The measure, sponsored by state Rep. Kristin Phillips-Hill of York County, now heads to Gov. Tom Wolf for his signature.
Specifically, HB 1918 would criminalize the use of a scanning or skimming device, the use of a re-encoder, and the possession or sale of a skimming device — along with imposing stiff penalties. Currently, prosecutors can only levy theft charges against such crimes.
“We strongly urge Gov. Wolf to sign this important piece of legislation that will protect consumers and benefit thousands of Pennsylvania businesses by creating a strong deterrent for identity thieves,” PFMA President and CEO Alex Baloga said.
Baloga said this is an issue that retailers and the legislature and governor’s office have been working on for some time to try to combat credit card skimming.
“Our goal is to protect consumers,” Baloga said. “We are doing everything we can to combat credit card skimming. It’s a long-standing fight and we have several partners. We will continue to do all we can to increase awareness. This legislation is a step in the right direction.”
Hard-to-detect credit card skimming devices are used to copy identifying information of credit cards at gas pumps, cash machines and other common points of payment.

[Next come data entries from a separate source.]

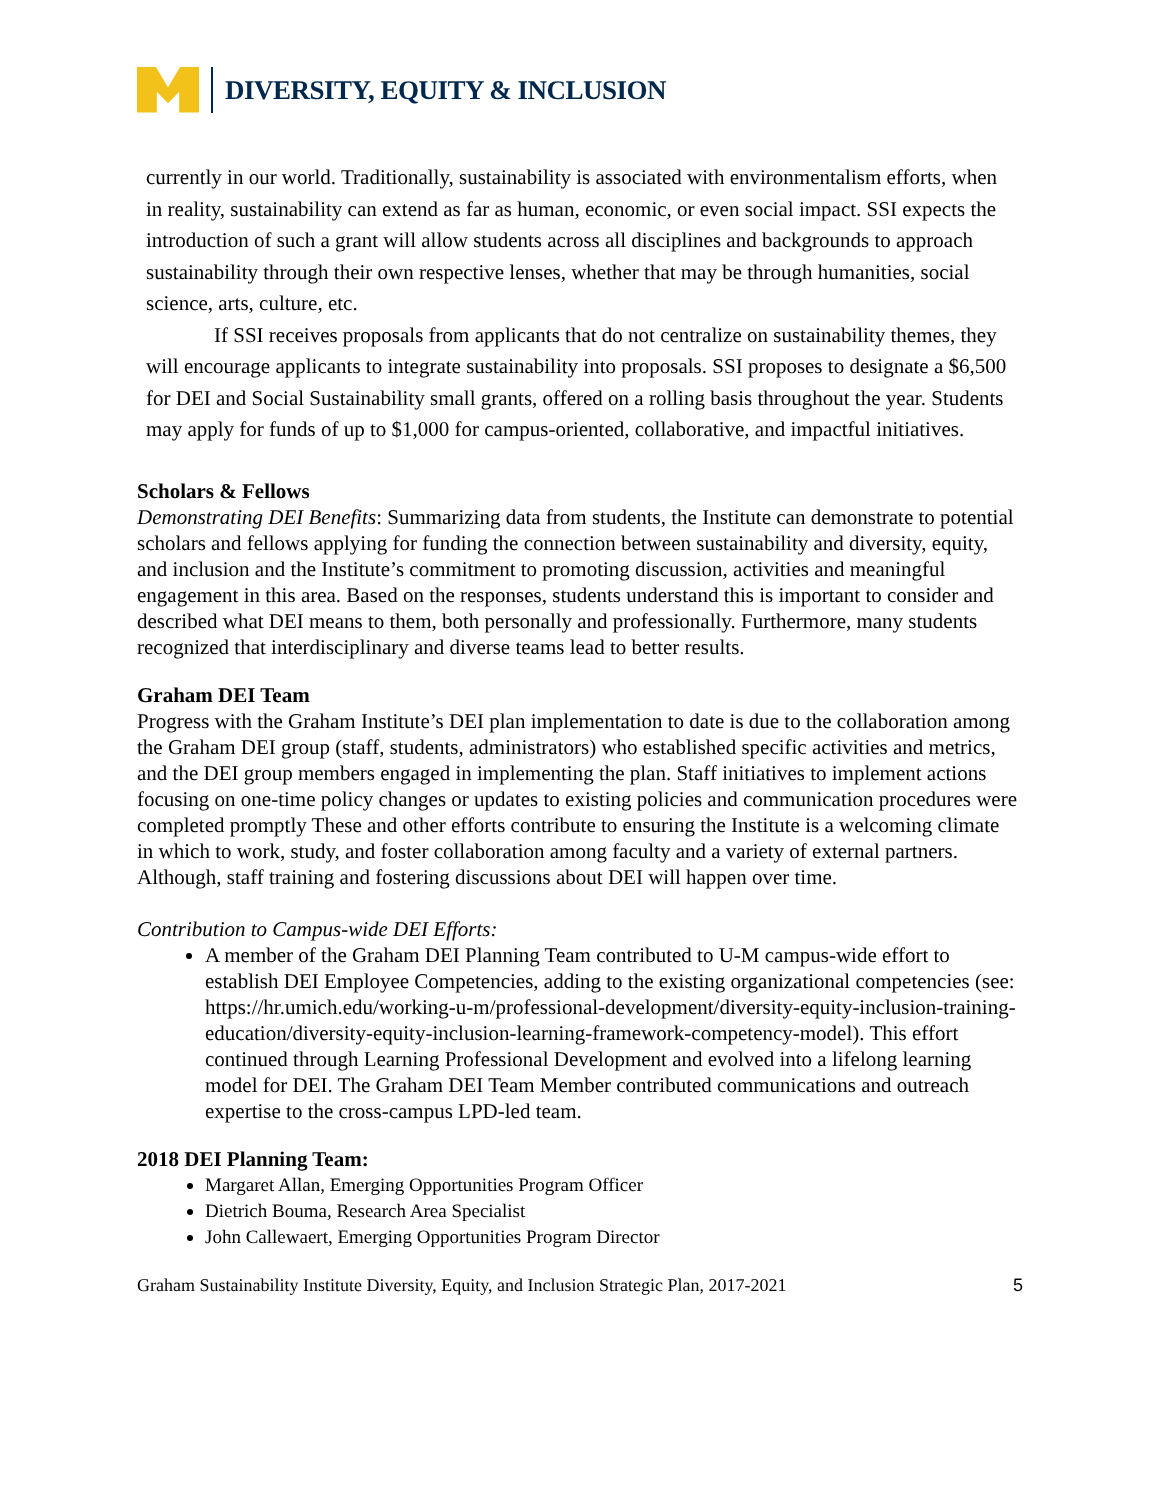DIVERSITY, EQUITY & INCLUSION
currently in our world. Traditionally, sustainability is associated with environmentalism efforts, when in reality, sustainability can extend as far as human, economic, or even social impact. SSI expects the introduction of such a grant will allow students across all disciplines and backgrounds to approach sustainability through their own respective lenses, whether that may be through humanities, social science, arts, culture, etc.
If SSI receives proposals from applicants that do not centralize on sustainability themes, they will encourage applicants to integrate sustainability into proposals. SSI proposes to designate a $6,500 for DEI and Social Sustainability small grants, offered on a rolling basis throughout the year. Students may apply for funds of up to $1,000 for campus-oriented, collaborative, and impactful initiatives.
Scholars & Fellows
Demonstrating DEI Benefits: Summarizing data from students, the Institute can demonstrate to potential scholars and fellows applying for funding the connection between sustainability and diversity, equity, and inclusion and the Institute’s commitment to promoting discussion, activities and meaningful engagement in this area. Based on the responses, students understand this is important to consider and described what DEI means to them, both personally and professionally. Furthermore, many students recognized that interdisciplinary and diverse teams lead to better results.
Graham DEI Team
Progress with the Graham Institute’s DEI plan implementation to date is due to the collaboration among the Graham DEI group (staff, students, administrators) who established specific activities and metrics, and the DEI group members engaged in implementing the plan. Staff initiatives to implement actions focusing on one-time policy changes or updates to existing policies and communication procedures were completed promptly These and other efforts contribute to ensuring the Institute is a welcoming climate in which to work, study, and foster collaboration among faculty and a variety of external partners.
Although, staff training and fostering discussions about DEI will happen over time.
Contribution to Campus-wide DEI Efforts:
A member of the Graham DEI Planning Team contributed to U-M campus-wide effort to establish DEI Employee Competencies, adding to the existing organizational competencies (see: https://hr.umich.edu/working-u-m/professional-development/diversity-equity-inclusion-training-education/diversity-equity-inclusion-learning-framework-competency-model). This effort continued through Learning Professional Development and evolved into a lifelong learning model for DEI. The Graham DEI Team Member contributed communications and outreach expertise to the cross-campus LPD-led team.
2018 DEI Planning Team:
Margaret Allan, Emerging Opportunities Program Officer
Dietrich Bouma, Research Area Specialist
John Callewaert, Emerging Opportunities Program Director
Graham Sustainability Institute Diversity, Equity, and Inclusion Strategic Plan, 2017-2021 5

Nationwide, credit card fraud costs retailers $580.5 million in losses and $6.47 billion in prevention costs annually.
The new crime would be graded as a third-degree felony for a first offense and a second or subsequent offense would be a second-degree felony. If signed into law, Pennsylvania would join 30 other states with similar laws on the books.
The bill would take effect 60 days following the governor’s signature.
“There is definitely more awareness today,” Baloga said. “Law enforcement, retailers, government agencies and the media are all telling consumers what to watch for. It’s been a group effort.”
FTC issues tips
The Federal Trade Commission — www.consumer.ftc — offers several tips to keep your cards and account numbers safe.
For example, the FTC recommends you keep a record of all account numbers, their expiration dates and the phone number to report fraud for each company in a secure place. Also, don’t lend your card to anyone — even your kids or roommates — and don’t leave your cards, receipts, or statements around your home or office. When you no longer need them, shred them before throwing them away.